Based on the popular video game series of the same title, Mortal Kombat serves as a reboot to the film series after spending almost twenty years in development hell. Directed by Simon McQuoid, 2021’s Mortal Kombat tells the story of a washed-up MMA fighter who is unaware of his hidden lineage, or why he is being hunted down by Sub-Zero of the Lin-Kuei clan of assassins. Concerned for the safety of his family, he seeks out a team of fighters who were chosen to defend Earthrealm in a high-stakes battle against the forces of Outworld. Mortal Kombat Review
Stealing practically every scene he’s in, Joe Taslim’s take on Bi-Han, the first Sub-Zero, is absolutely riveting to watch. Exuding an intimidating on-screen presence, Sub-Zero is brought to life through Taslim’s remarkable performance and visually captivating computer-generated special effects. Aside from Taslim, the film is also elevated through the performances of Hiroyuki Sanada and Tadanobu Asano, with both of them playing Scorpion and Raiden, respectively. With its cast of mostly Asian actors, Mortal Kombat is relatively faithful to its source material in the casting department, especially when compared to 2017’s Ghost in the Shell.
Often regarded as one of the most influential video games of all time, one of Mortal Kombat’s defining aspects is its over-the-top and bombastic use of violence and gore. Surprisingly, despite its hard-R rating, 2021’s Mortal Kombat is significantly toned-down in contrast to its source material. While the film is still recognisable through its use of gore and violence, it feels more grounded when compared to its source material (as grounded as a modern-day Mortal Kombat live-action adaptation can be). On the flip side, this decision might not sit well with purists of the video game series or even casual moviegoers hoping to see more R-rated worthy action sequences.
The action sequences of Mortal Kombat varies from scene to scene as it ranges from extremely choppy to excellent. For a significant section of the film, the fight sequences are edited with fast cutting technique, which is undoubtedly frustrating for action-adventure moviegoers. Instead of serving as culminations of dramatic tension, the fight sequences of the film come across as unimaginative at times. Why learn a lengthy choreography when you can do thousands of jump cuts?
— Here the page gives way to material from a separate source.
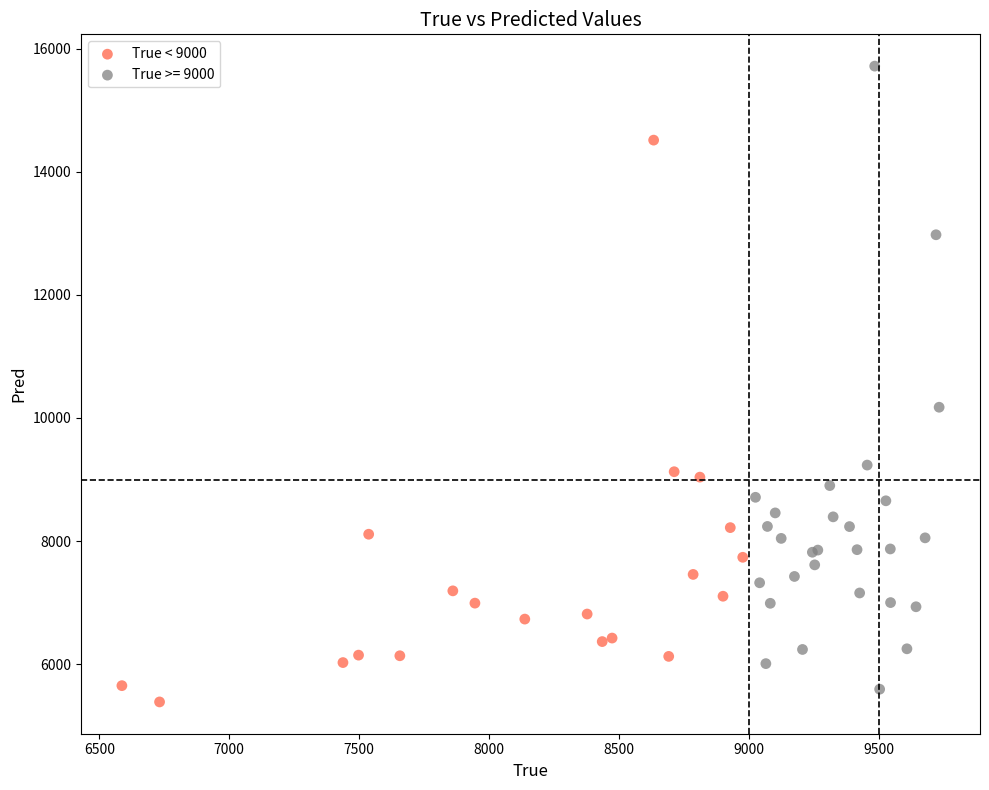

Which series has the widest spread of Y values?

True >= 9000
That being said, the climatic fight sequence is very well executed, with the film finally finding the right balance direction, character, and fight choreography.
In terms of its narrative, Mortal Kombat’s bare bones structure makes for a straightforward story. However, its second act is severely bogged down by expository dialogue, thus damaging the pacing of the film. Unlike video games, the film adaptation does not have over 20 hours of gameplay at its expense to flesh out its worldbuilding and characters. As a result, characters of the film often act as expository machine, condensing important information such as backstories, character motivations, and worldbuilding into what is essentially, forced exposition.
For the longest time, there is an unspeakable curse in Hollywood that prevents the film industry from providing satisfying content based on video game properties. Whether it’s Assassin’s Creed, Super Mario Bros., or Tomb Raider, film adaptations of video game properties have always struggled in reproducing the same success they enjoy in their original form. While Mortal Kombat does not necessarily break the curse, it represents a step in the right direction, and each step forward is worth celebrating.